Must Be the Season of the Witch
Hi All,
Just thinking about how my increased weight of the past few years has affected more than just my looks and my health--it has also affected some of my attitudes and outlooks.
I used to LOVE summer and DESPISE winter. I even hated Fall, because all Fall meant to me was that Winter was right around the corner, and I dreaded it. Long after my school days were over, Summer symbolized a sweet kind of freedom that only comes with long, light, warm evenings spent on the back patio, hearing the chimes of the neighborhood ice cream truck, having dinner with my niece and nephew under the umbrellas at the town pool, and front lawns smelling of freshly cut grass. Winter, on the other hand, meant getting up in the dark, leaving work in the dark, walking the dog in the freezing cold while trying to manipulate plastic poop bags with gloves on, clammy feet inside Wellington boots, and constantly being hemmed in by mountains of snow, slush, and ice.

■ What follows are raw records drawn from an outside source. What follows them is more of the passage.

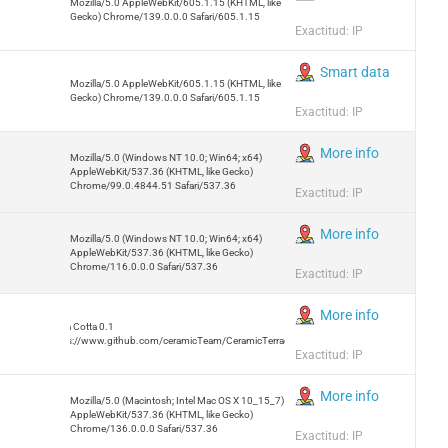
Mozilla/5.0 AppleWebKit/605.1.15 (KHTML, like
Gecko) Chrome/139.0.0.0 Safari/605.1.15
Exactitud: IP
Smart data
Mozilla/5.0 AppleWebKit/605.1.15 (KHTML, like
Gecko) Chrome/139.0.0.0 Safari/605.1.15
Exactitud: IP
More info
Mozilla/5.0 (Windows NT 10.0; Win64; x64)
AppleWebKit/537.36 (KHTML, like Gecko)
Chrome/99.0.4844.51 Safari/537.36
Exactitud: IP
More info
Mozilla/5.0 (Windows NT 10.0; Win64; x64)
AppleWebKit/537.36 (KHTML, like Gecko)
Chrome/116.0.0.0 Safari/537.36
Exactitud: IP
More info
Terra Cotta 0.1
https://www.github.com/ceramicTeam/CeramicTerracotta
Exactitud: IP
More info
Mozilla/5.0 (Macintosh; Intel Mac OS X 10_15_7)
AppleWebKit/537.36 (KHTML, like Gecko)
Chrome/136.0.0.0 Safari/537.36
Exactitud: IP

NOW, however, and for the past couple of years, I DREAD the return of hot weather, for it brings with it the now-loathed Summer Wardrobe: T-shirts, shorter skirts with no tights, the option of dresses and tank tops, and, god forbid, bathing suits or shorts. I long to take refuge and hide behind structured jackets, draping cardigans, long-sleeved blouses, heavy skirts, pants, coats, etc. And, of course, my beloved varieties of Spanx, which are just torture devices in hot weather. Not to mention the potential for effusive perspiration during my hellish commute on Manhattan subways, which leads to agonizing chub rub!
No, my carefree days of Summer seem to be over, thanks to the extra fifty pounds I'm carting around. I never thought I'd say this, but I miss Winter!